S’exprimant à l’occasion du 23ème anniversaire de l’agression rebelle de l’an 2000, El hadj Moussa Solano, ministre de l’intérieur et de la sécurité à l’époque des faits, a levé un coin du voile sur cette histoire tragique de la Guinée, notamment l’apport du richissime homme d’affaires, El hadj Mamadou Sylla dans cette guerre qui a fait plus de 3 000 victimes dans le pays.
Alors qu’El hadj Mamadou Sylla continue de clamer haut et fort que l’État guinéen lui doit de l’argent pour le financement qu’il a fait pour l’achat des armes, El Hadj Moussa Solano a indiqué que l’homme d’affaire s’est engagé auprès de l’État, pour bouter hors de nos frontières, les rebelles de façon généreuse.
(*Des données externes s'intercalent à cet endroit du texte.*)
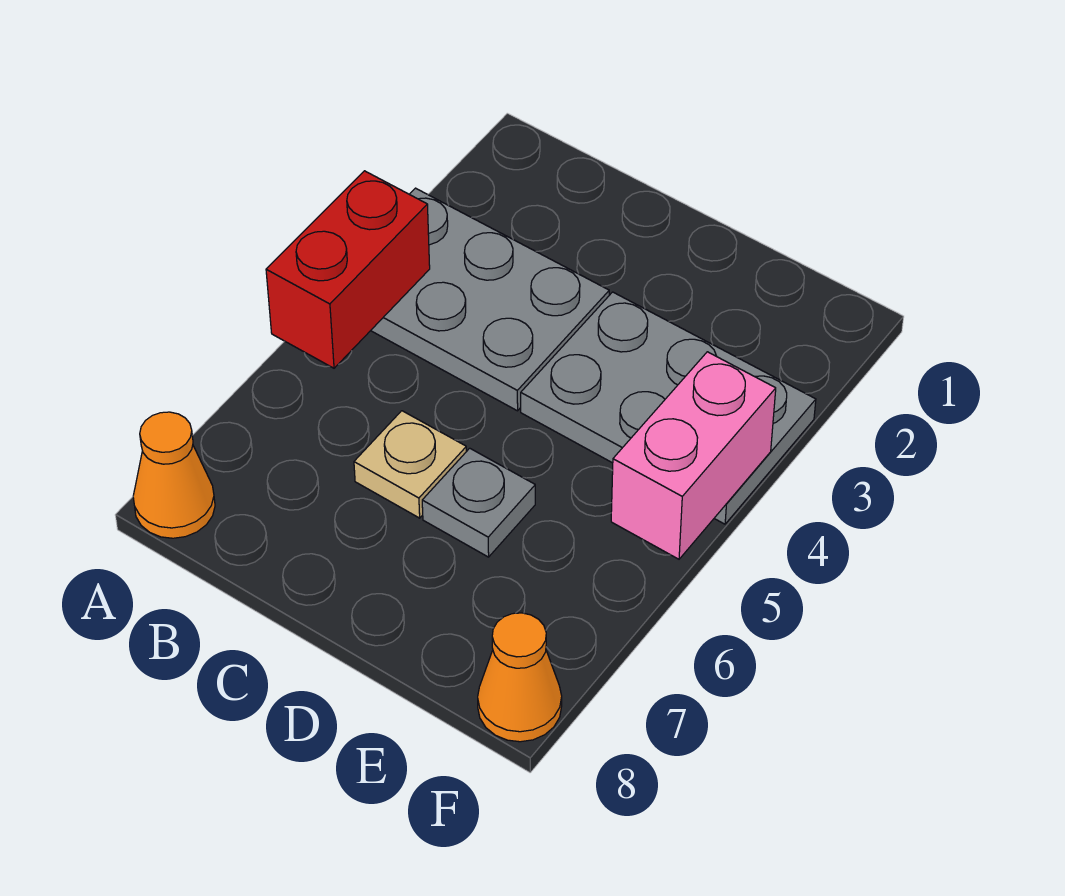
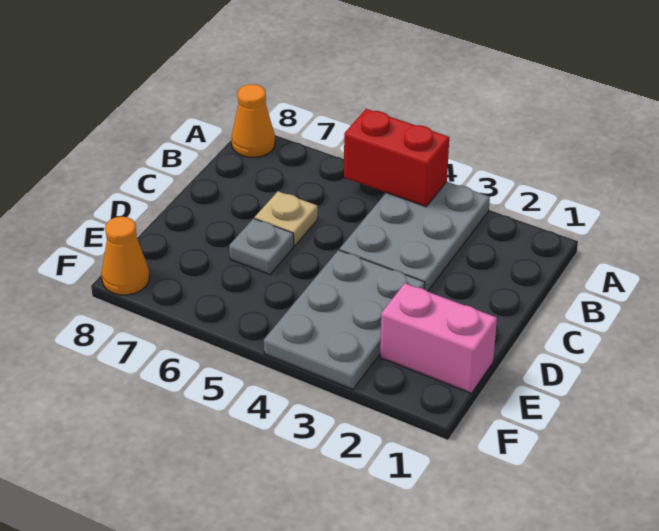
pink 1x2 brick [611,352,776,559] -> pink 1x2 brick moved to [380,283,497,393]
‘’Nous avons d’abord analysé la situation, nous avons vu qu’il était difficile d’aller à bout de cette rébellion, si on ne trouvait pas de stratégie conséquente. Il fallait voir concrètement qu’est-ce qu’on allait faire. Il fallait donc créer des comités villageois de défense, c’est ce que nous avons fait. Nous avons donc confié à ces comités villageois de défense des armes, c’est-à-dire, les fusils de chasse et des munitions, pour qu’ils se défendent parce que les rebelles qui venaient, décidément, venaient pour enlever des vies. Nous avons essayé d’armer ces comités et Mamadou Sylla a été très généreux. Il a dit, dans cette preuve, je ne peux pas me mettre à l’écart, j’accompagne le pays et le gouvernement et je le fais de façon généreuse. Il l’a fait, il fait venir les armes, nous avons donné aux gens et ça été quelque de chose dans la réduction de la rébellion’’, a expliqué l’ancien président du PUP chez nos confrères de Sabari FM.
Et poursuivre : ‘’Quand les rebelles ont su que les jeunes gens ont des armes et qu’ils pouvaient les éliminer aussi, ils ont cru que la capacité d’élimination n’était pas seulement à leur niveau. Ce n’était plus une maîtrise qui leur était reconnue à eux seuls. Nous aussi, nous étions capables maintenant à travers nos jeunes, de pouvoir faire la réplique. Et c’est que nous avons fait sur toute la ligne frontière de la Basse côte jusqu’en Forêt. Voilà, Mamadou Sylla, s’il dit que l’État lui doit, ça je ne peux pas complètement savoir, parce que ce sont des questions de compatibilité. C’est un engagement qu’il a pris pour son pays, je le sais. Maintenant, jusqu’à hauteur de combien ? Ça, je ne saurais le dire parce que ce sont les choses de compatibilité. Ce n’est pas venu d’un trait, c’est venu au compte-goutte. À chaque fois qu’on avait besoin des armes, il nous livrait. Donc, voilà la situation et nous devons saluer Mamadou Sylla pour cet acte’’, a-t-il martelé.
CAMARA Mamadouba, pour Lerevelateur224.com.